Given material: Begin

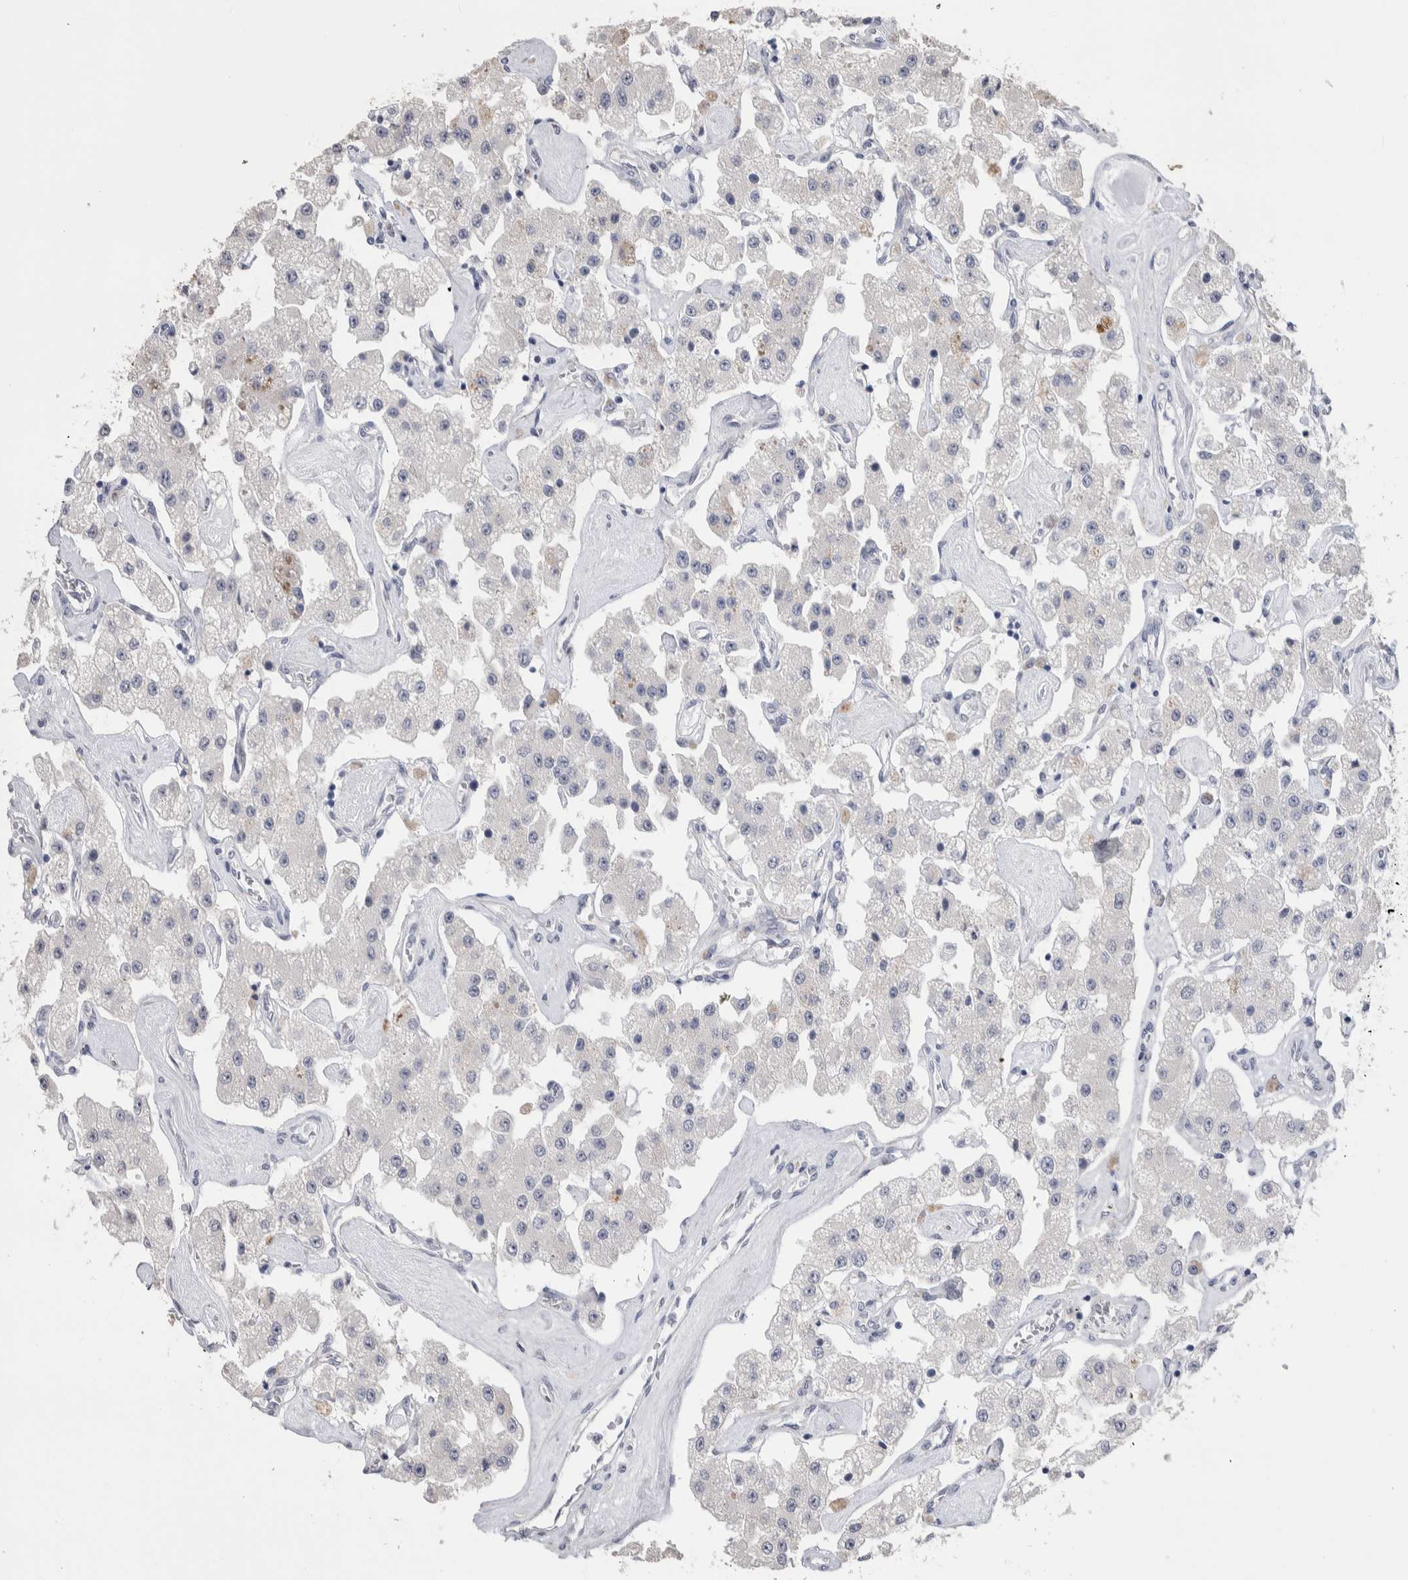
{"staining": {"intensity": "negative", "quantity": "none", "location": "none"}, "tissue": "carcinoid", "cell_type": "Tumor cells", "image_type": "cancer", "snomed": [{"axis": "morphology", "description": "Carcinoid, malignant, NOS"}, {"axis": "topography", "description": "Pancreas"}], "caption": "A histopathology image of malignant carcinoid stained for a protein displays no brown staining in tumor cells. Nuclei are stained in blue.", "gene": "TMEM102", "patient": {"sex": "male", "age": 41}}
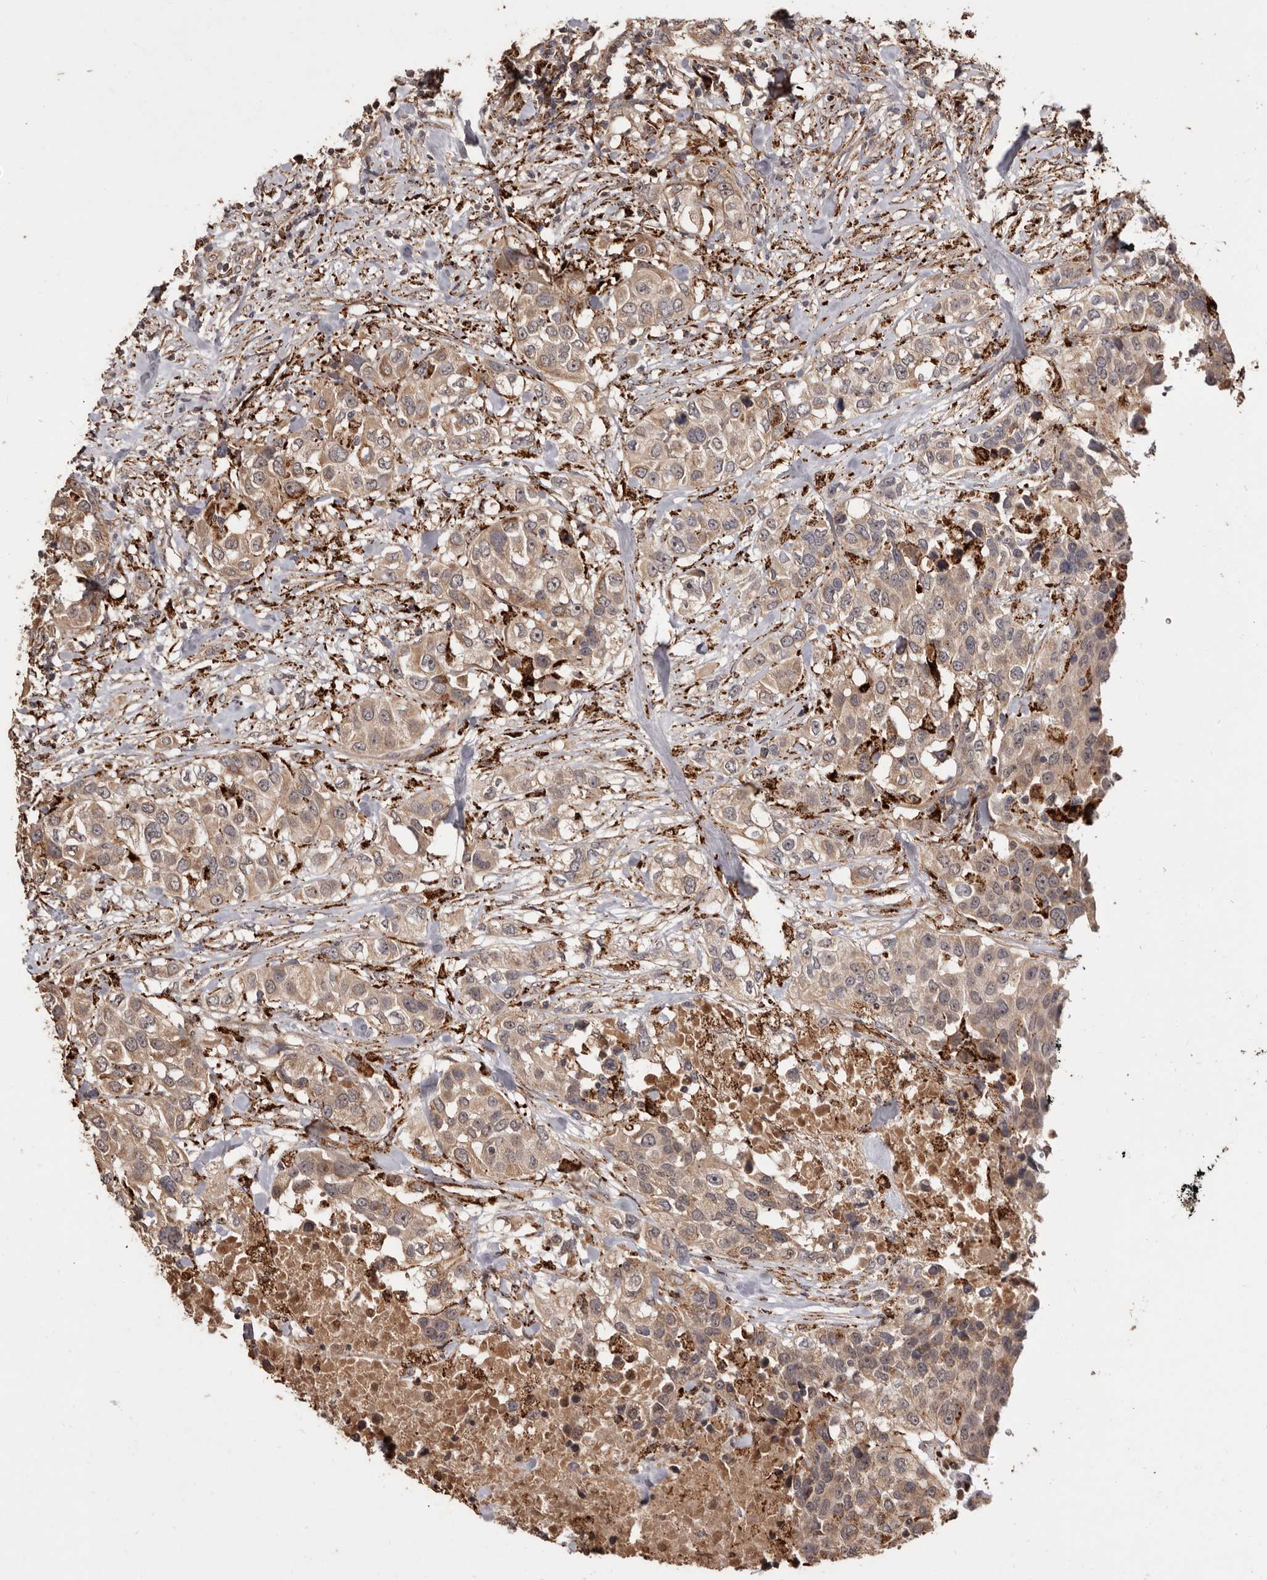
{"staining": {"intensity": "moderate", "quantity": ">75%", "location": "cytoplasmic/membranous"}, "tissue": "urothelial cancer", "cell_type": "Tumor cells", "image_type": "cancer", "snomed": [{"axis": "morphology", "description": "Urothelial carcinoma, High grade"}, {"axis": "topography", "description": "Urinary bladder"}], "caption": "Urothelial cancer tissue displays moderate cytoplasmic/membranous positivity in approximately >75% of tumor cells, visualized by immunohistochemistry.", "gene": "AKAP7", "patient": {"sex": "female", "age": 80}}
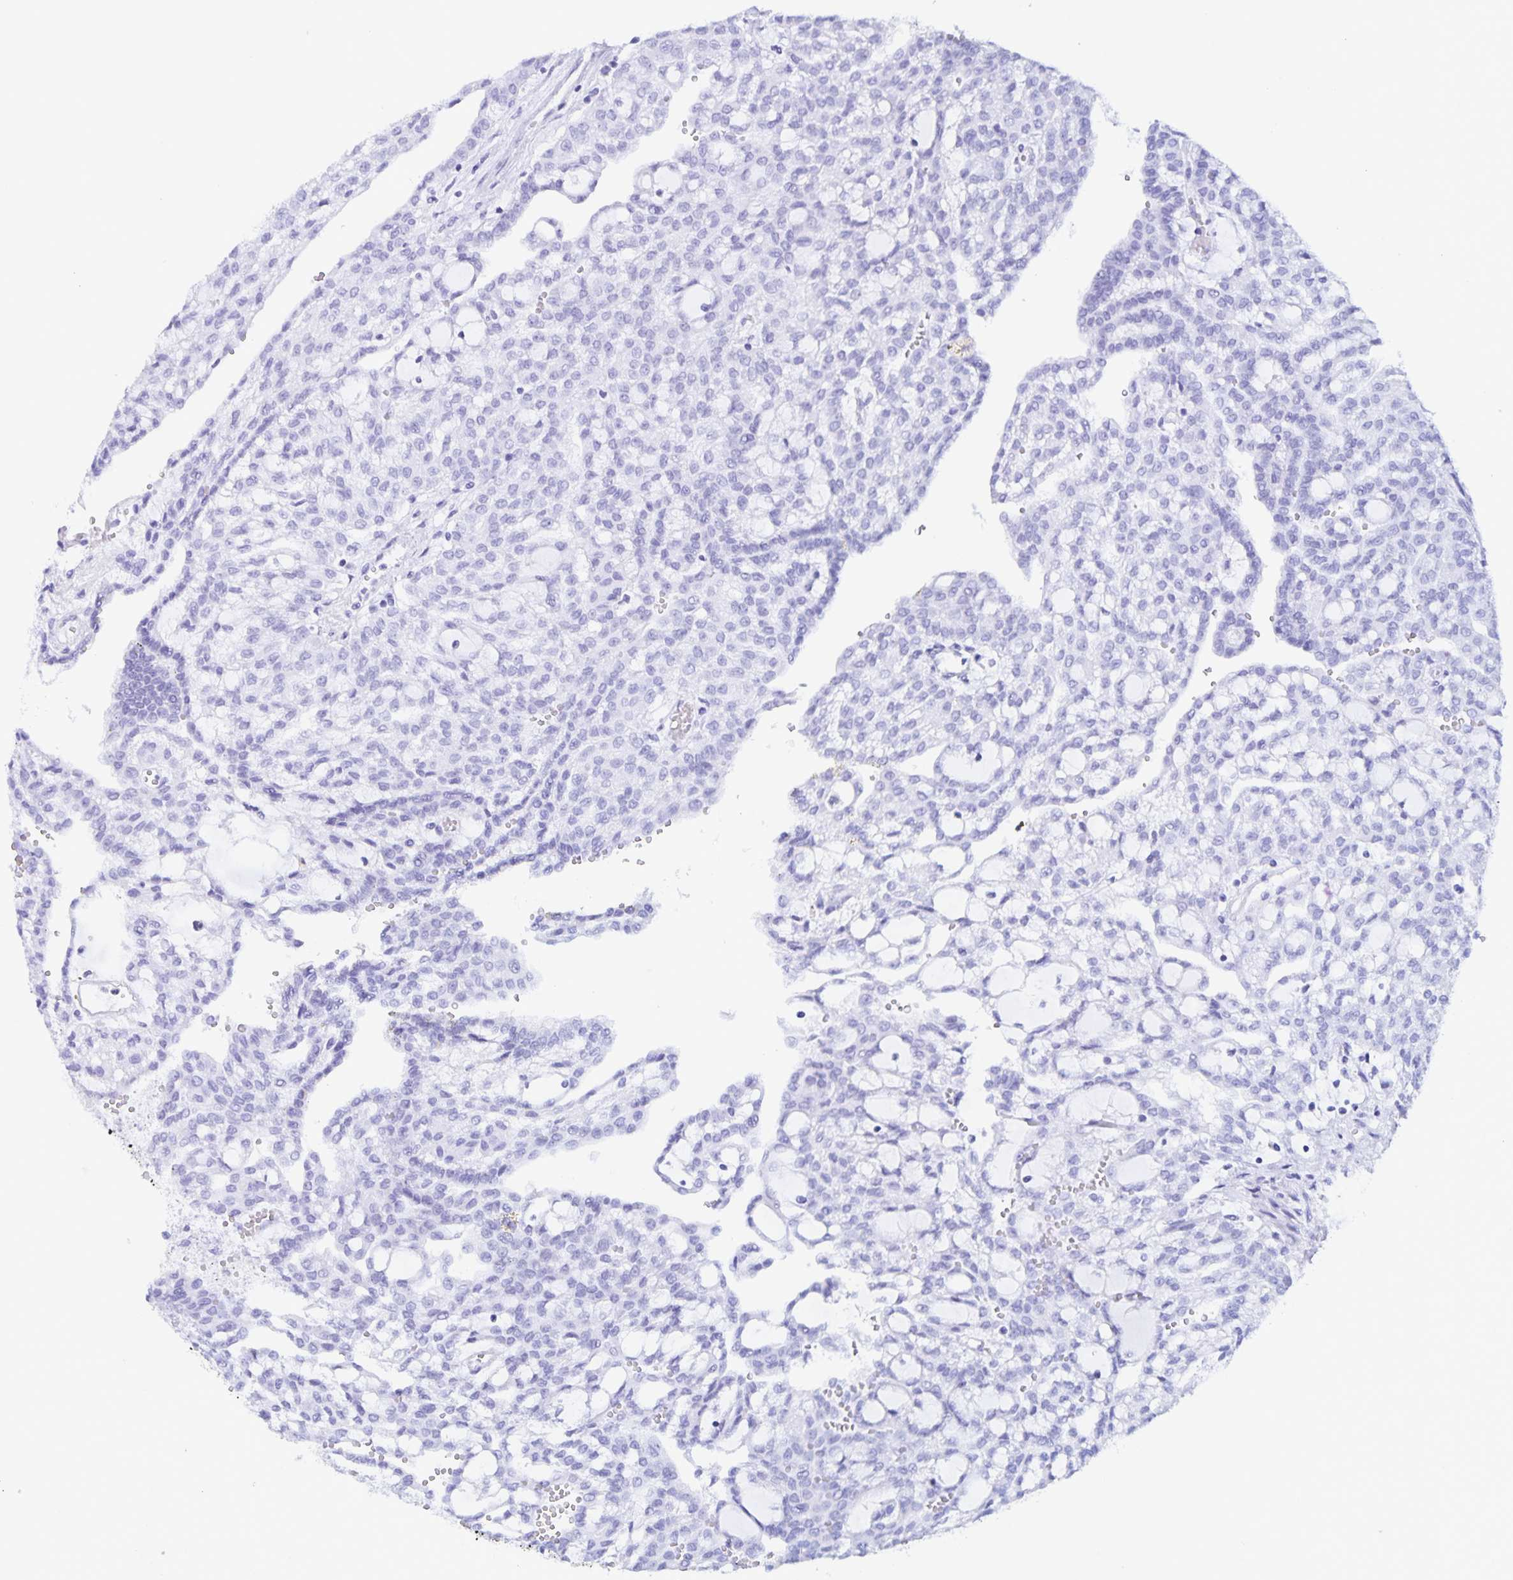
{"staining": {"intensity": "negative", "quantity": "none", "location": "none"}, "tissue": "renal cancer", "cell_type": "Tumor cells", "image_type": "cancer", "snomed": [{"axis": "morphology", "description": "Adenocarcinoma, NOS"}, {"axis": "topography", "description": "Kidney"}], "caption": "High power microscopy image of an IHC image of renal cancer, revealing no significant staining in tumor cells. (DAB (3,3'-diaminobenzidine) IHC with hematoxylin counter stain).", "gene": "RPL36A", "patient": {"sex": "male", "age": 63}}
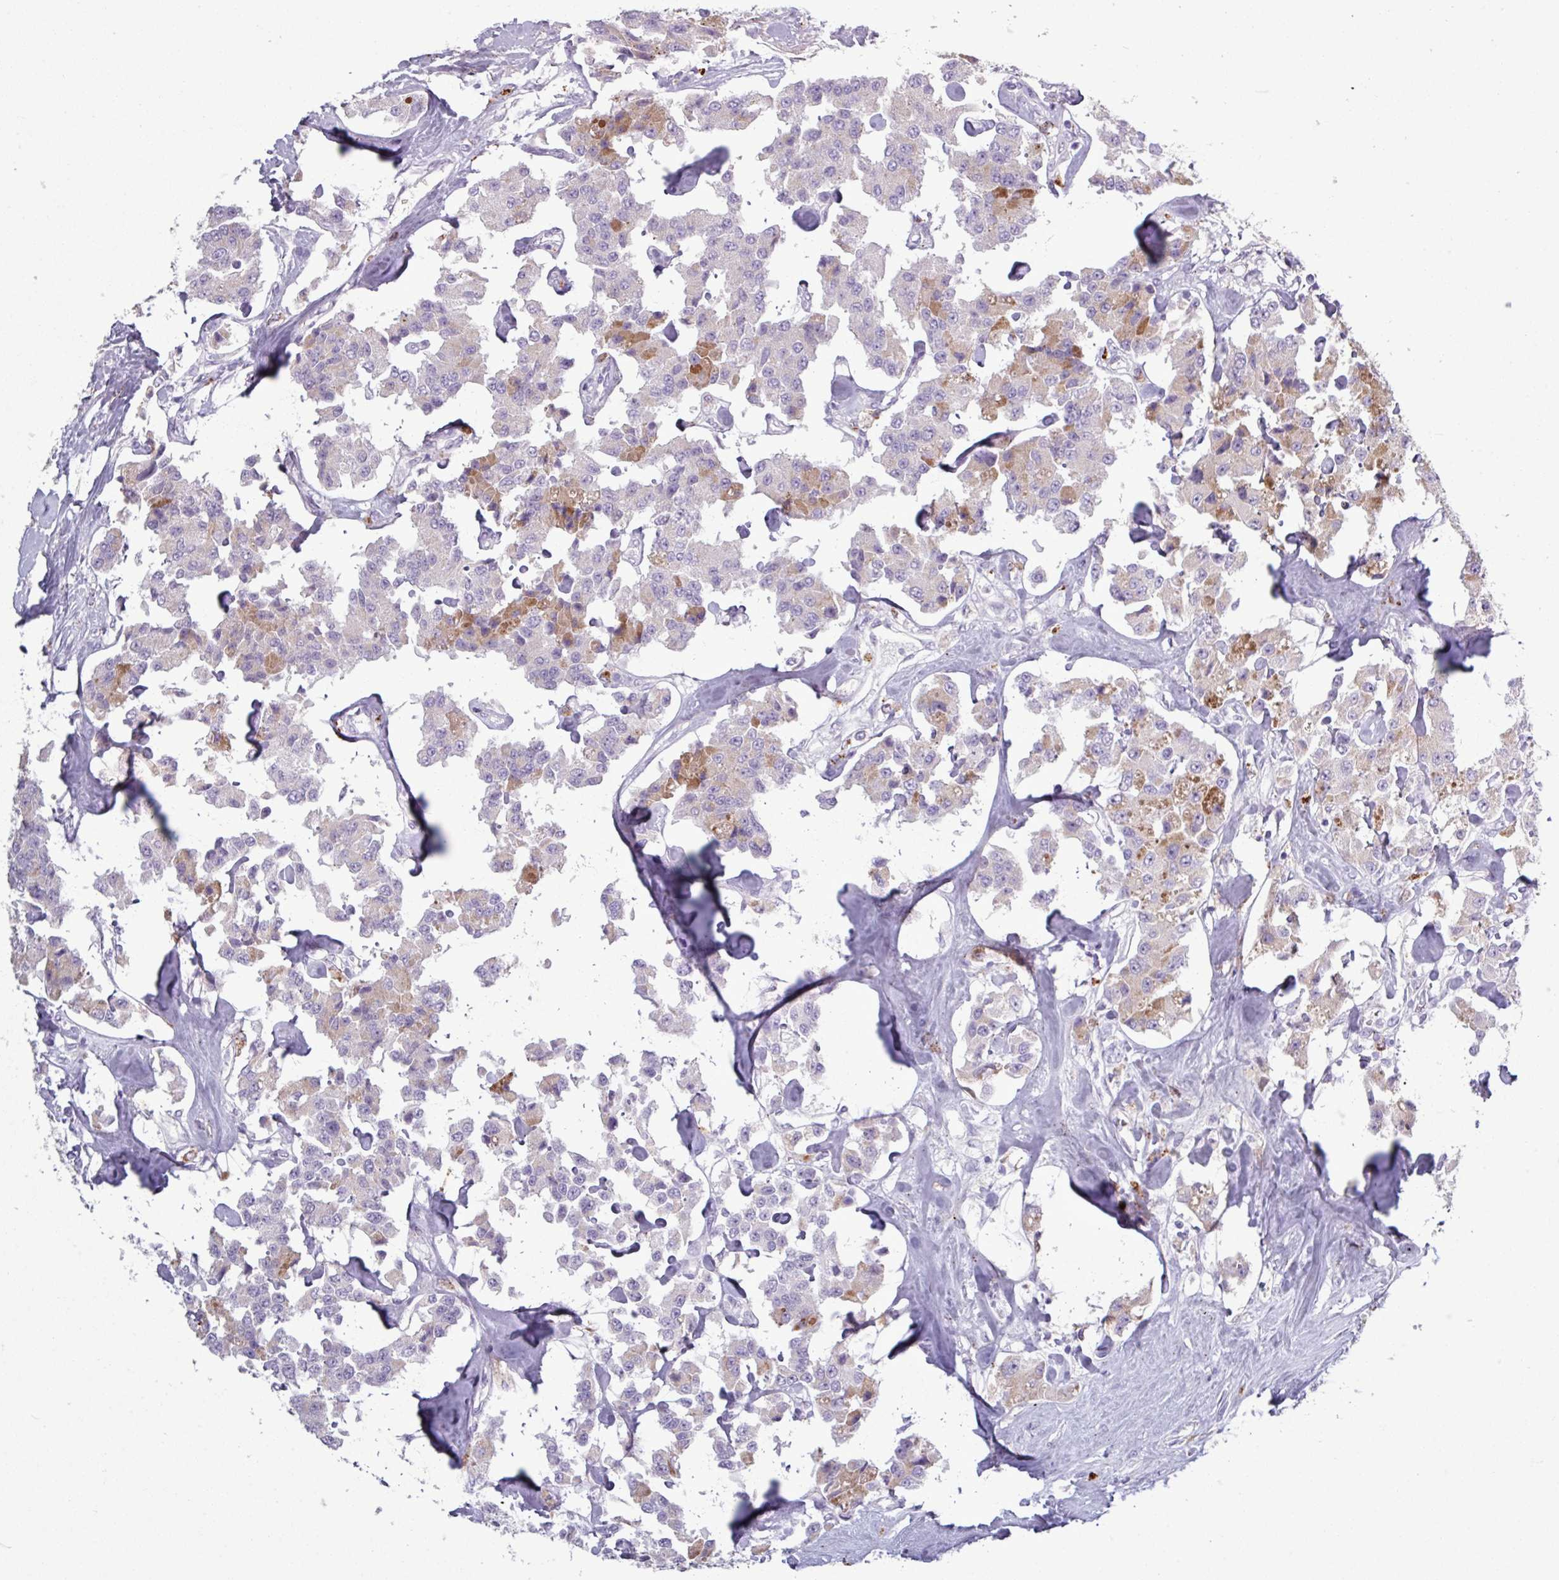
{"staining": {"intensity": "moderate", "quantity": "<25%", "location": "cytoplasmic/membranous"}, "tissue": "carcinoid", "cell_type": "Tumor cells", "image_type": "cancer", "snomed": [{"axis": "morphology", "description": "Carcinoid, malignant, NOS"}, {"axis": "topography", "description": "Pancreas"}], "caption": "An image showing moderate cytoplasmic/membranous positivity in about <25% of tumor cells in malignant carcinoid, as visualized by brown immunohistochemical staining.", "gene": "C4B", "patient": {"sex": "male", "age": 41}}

Given material: End

Work to be completed: In the listing above, find each line with "positivity" and copy it.

Answer box:
{"staining": {"intensity": "moderate", "quantity": ">75%", "location": "cytoplasmic/membranous"}, "tissue": "urothelial cancer", "cell_type": "Tumor cells", "image_type": "cancer", "snomed": [{"axis": "morphology", "description": "Urothelial carcinoma, High grade"}, {"axis": "topography", "description": "Urinary bladder"}], "caption": "Urothelial cancer tissue displays moderate cytoplasmic/membranous positivity in approximately >75% of tumor cells, visualized by immunohistochemistry.", "gene": "AKAP7", "patient": {"sex": "female", "age": 80}}
{"staining": {"intensity": "moderate", "quantity": "<25%", "location": "cytoplasmic/membranous"}, "tissue": "carcinoid", "cell_type": "Tumor cells", "image_type": "cancer", "snomed": [{"axis": "morphology", "description": "Carcinoid, malignant, NOS"}, {"axis": "topography", "description": "Pancreas"}], "caption": "An image showing moderate cytoplasmic/membranous positivity in about <25% of tumor cells in malignant carcinoid, as visualized by brown immunohistochemical staining.", "gene": "C4B", "patient": {"sex": "male", "age": 41}}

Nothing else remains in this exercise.